**Given information:**

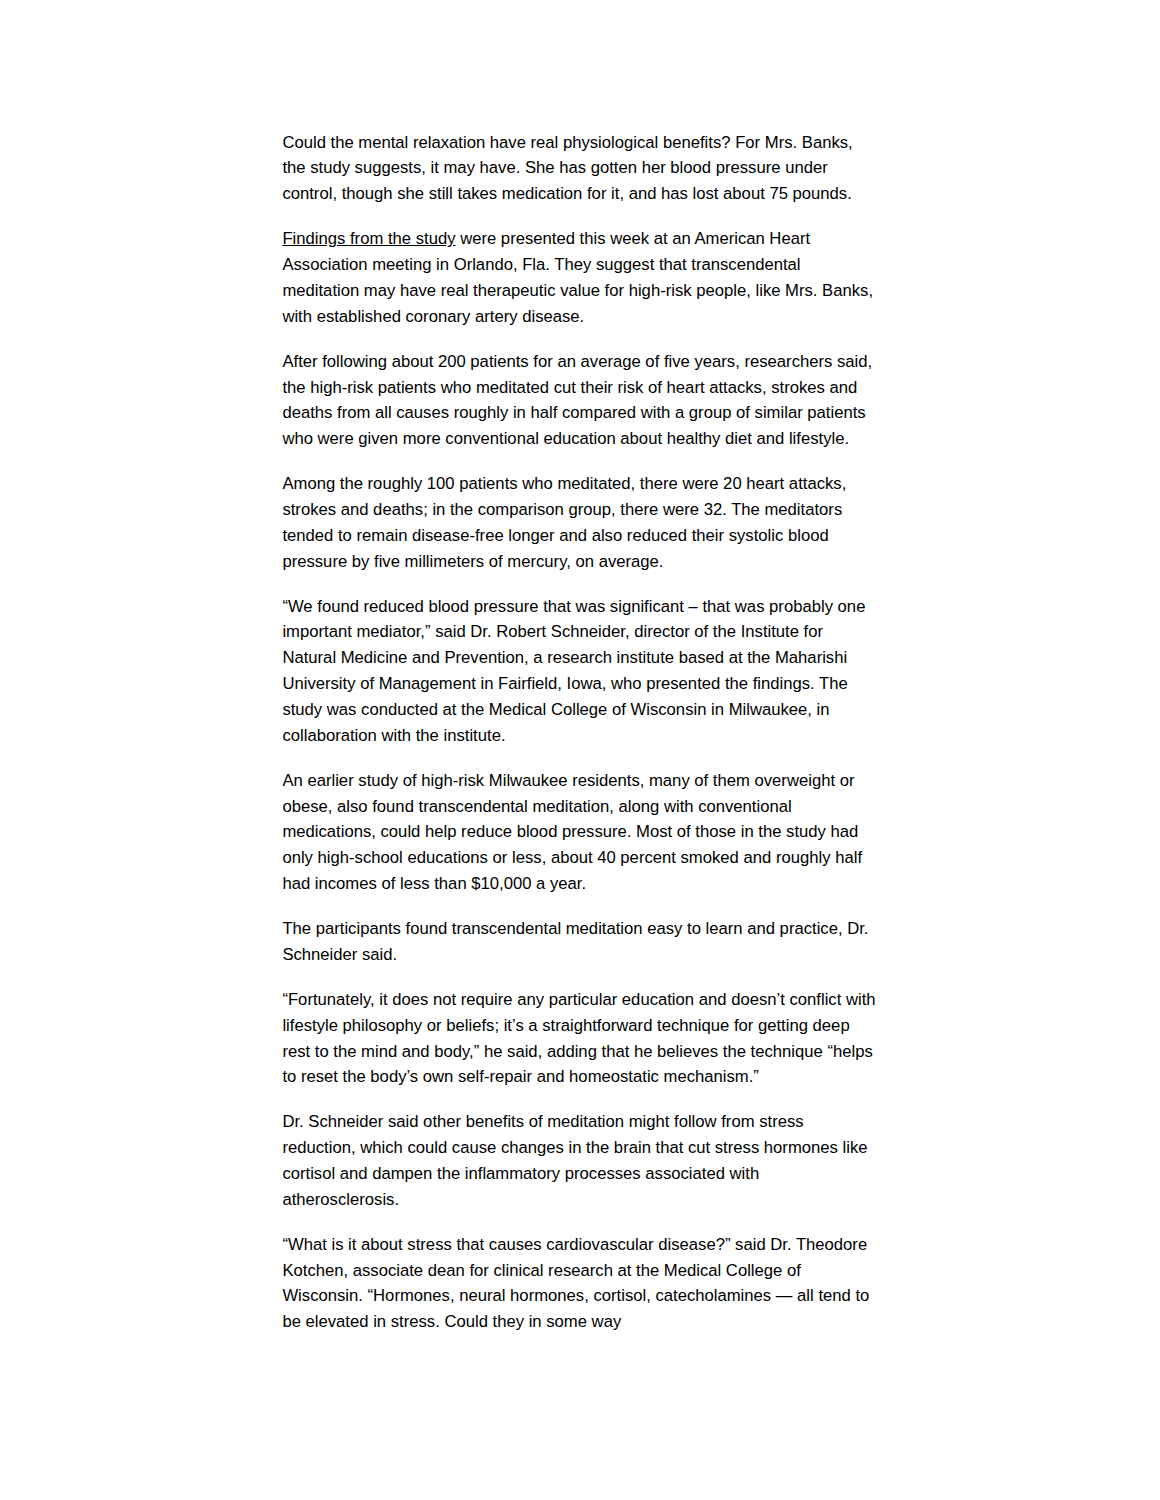Could the mental relaxation have real physiological benefits? For Mrs. Banks, the study suggests, it may have. She has gotten her blood pressure under control, though she still takes medication for it, and has lost about 75 pounds.
Findings from the study were presented this week at an American Heart Association meeting in Orlando, Fla. They suggest that transcendental meditation may have real therapeutic value for high-risk people, like Mrs. Banks, with established coronary artery disease.
After following about 200 patients for an average of five years, researchers said, the high-risk patients who meditated cut their risk of heart attacks, strokes and deaths from all causes roughly in half compared with a group of similar patients who were given more conventional education about healthy diet and lifestyle.
Among the roughly 100 patients who meditated, there were 20 heart attacks, strokes and deaths; in the comparison group, there were 32. The meditators tended to remain disease-free longer and also reduced their systolic blood pressure by five millimeters of mercury, on average.
“We found reduced blood pressure that was significant – that was probably one important mediator,” said Dr. Robert Schneider, director of the Institute for Natural Medicine and Prevention, a research institute based at the Maharishi University of Management in Fairfield, Iowa, who presented the findings. The study was conducted at the Medical College of Wisconsin in Milwaukee, in collaboration with the institute.
An earlier study of high-risk Milwaukee residents, many of them overweight or obese, also found transcendental meditation, along with conventional medications, could help reduce blood pressure. Most of those in the study had only high-school educations or less, about 40 percent smoked and roughly half had incomes of less than $10,000 a year.
The participants found transcendental meditation easy to learn and practice, Dr. Schneider said.
“Fortunately, it does not require any particular education and doesn’t conflict with lifestyle philosophy or beliefs; it’s a straightforward technique for getting deep rest to the mind and body,” he said, adding that he believes the technique “helps to reset the body’s own self-repair and homeostatic mechanism.”
Dr. Schneider said other benefits of meditation might follow from stress reduction, which could cause changes in the brain that cut stress hormones like cortisol and dampen the inflammatory processes associated with atherosclerosis.
“What is it about stress that causes cardiovascular disease?” said Dr. Theodore Kotchen, associate dean for clinical research at the Medical College of Wisconsin. “Hormones, neural hormones, cortisol, catecholamines — all tend to be elevated in stress. Could they in some way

**Work required:**
Out of the material above, output word for word the line with "it does not", the line with "Dr. Schneider said other", and all lines between them, with nothing else.

**Answer area:**
“Fortunately, it does not require any particular education and doesn’t conflict with lifestyle philosophy or beliefs; it’s a straightforward technique for getting deep rest to the mind and body,” he said, adding that he believes the technique “helps to reset the body’s own self-repair and homeostatic mechanism.”
Dr. Schneider said other benefits of meditation might follow from stress reduction, which could cause changes in the brain that cut stress hormones like cortisol and dampen the inflammatory processes associated with atherosclerosis.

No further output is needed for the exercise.